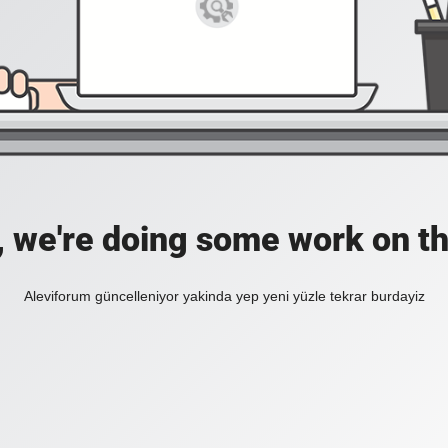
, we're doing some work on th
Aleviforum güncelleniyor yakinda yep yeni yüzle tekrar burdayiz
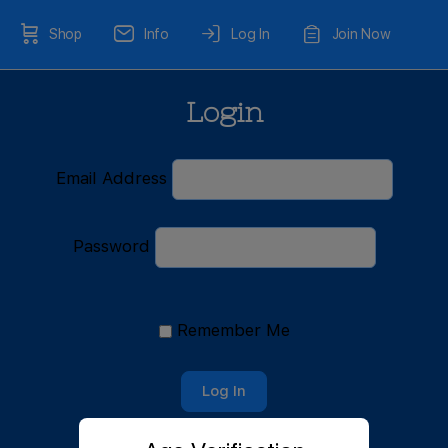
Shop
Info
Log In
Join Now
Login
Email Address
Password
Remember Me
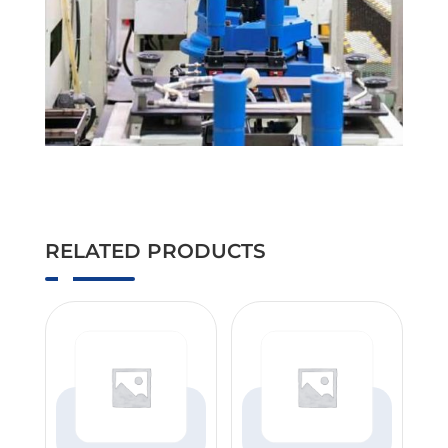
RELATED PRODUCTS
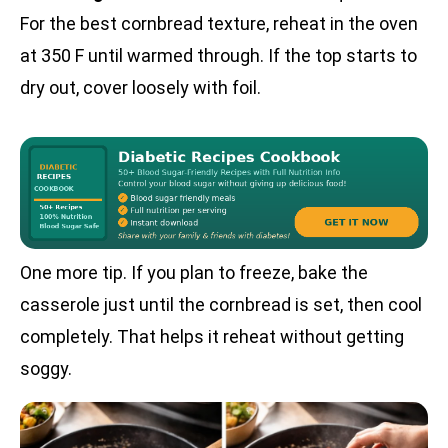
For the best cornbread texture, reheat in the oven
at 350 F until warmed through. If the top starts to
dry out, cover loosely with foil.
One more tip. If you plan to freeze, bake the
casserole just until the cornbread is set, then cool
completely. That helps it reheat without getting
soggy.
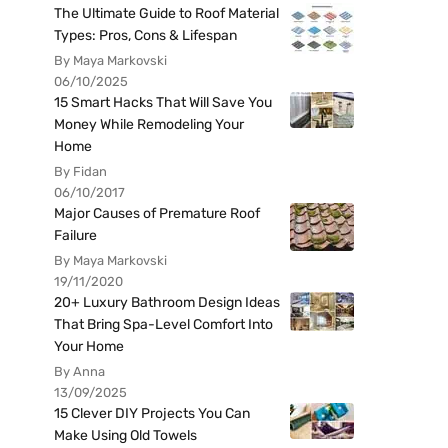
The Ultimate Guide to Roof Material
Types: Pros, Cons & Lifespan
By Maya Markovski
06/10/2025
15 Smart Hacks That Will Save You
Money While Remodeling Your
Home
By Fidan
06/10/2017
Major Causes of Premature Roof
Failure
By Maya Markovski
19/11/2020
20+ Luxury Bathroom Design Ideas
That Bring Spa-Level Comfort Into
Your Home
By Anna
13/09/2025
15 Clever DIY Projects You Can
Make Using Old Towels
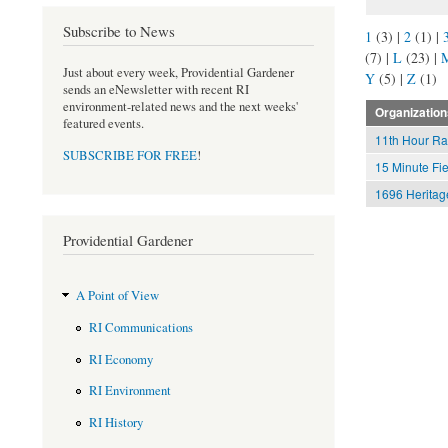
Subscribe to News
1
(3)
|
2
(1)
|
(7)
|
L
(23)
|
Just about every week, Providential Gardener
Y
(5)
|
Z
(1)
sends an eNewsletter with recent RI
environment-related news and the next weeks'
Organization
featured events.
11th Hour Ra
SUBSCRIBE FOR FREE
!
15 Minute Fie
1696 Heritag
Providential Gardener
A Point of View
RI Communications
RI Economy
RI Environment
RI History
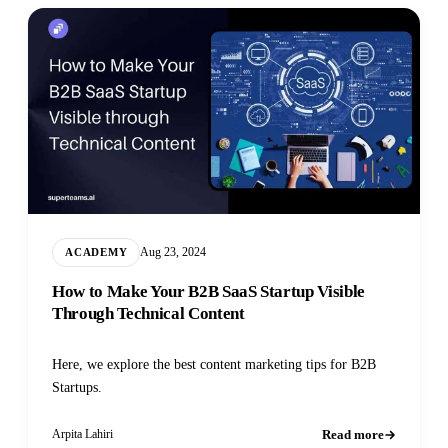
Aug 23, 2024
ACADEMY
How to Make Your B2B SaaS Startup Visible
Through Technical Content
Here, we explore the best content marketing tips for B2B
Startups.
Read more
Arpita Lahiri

_작성 과제_
자료에 있는 모든 줄을 한 글자도 바꾸지 말고 그대로 출력해 주세요. 그림은 답에 넣지 마세요.

_과제 결과_
, we're doing some work on th
Aleviforum güncelleniyor yakinda yep yeni yüzle tekrar burdayiz
Shop
Info
Log In
Join Now
Login
Email Address
Password
Remember Me
RELATED PRODUCTS
For the best cornbread texture, reheat in the oven
at 350 F until warmed through. If the top starts to
dry out, cover loosely with foil.
One more tip. If you plan to freeze, bake the
casserole just until the cornbread is set, then cool
completely. That helps it reheat without getting
soggy.
The Ultimate Guide to Roof Material
Types: Pros, Cons & Lifespan
By Maya Markovski
06/10/2025
15 Smart Hacks That Will Save You
Money While Remodeling Your
Home
By Fidan
06/10/2017
Major Causes of Premature Roof
Failure
By Maya Markovski
19/11/2020
20+ Luxury Bathroom Design Ideas
That Bring Spa-Level Comfort Into
Your Home
By Anna
13/09/2025
15 Clever DIY Projects You Can
Make Using Old Towels
Subscribe to News
1
(3)
|
2
(1)
|
(7)
|
L
(23)
|
Just about every week, Providential Gardener
Y
(5)
|
Z
(1)
sends an eNewsletter with recent RI
environment-related news and the next weeks'
Organization
featured events.
11th Hour Ra
SUBSCRIBE FOR FREE
!
15 Minute Fie
1696 Heritag
Providential Gardener
A Point of View
RI Communications
RI Economy
RI Environment
RI History
Aug 23, 2024
ACADEMY
How to Make Your B2B SaaS Startup Visible
Through Technical Content
Here, we explore the best content marketing tips for B2B
Startups.
Read more
Arpita Lahiri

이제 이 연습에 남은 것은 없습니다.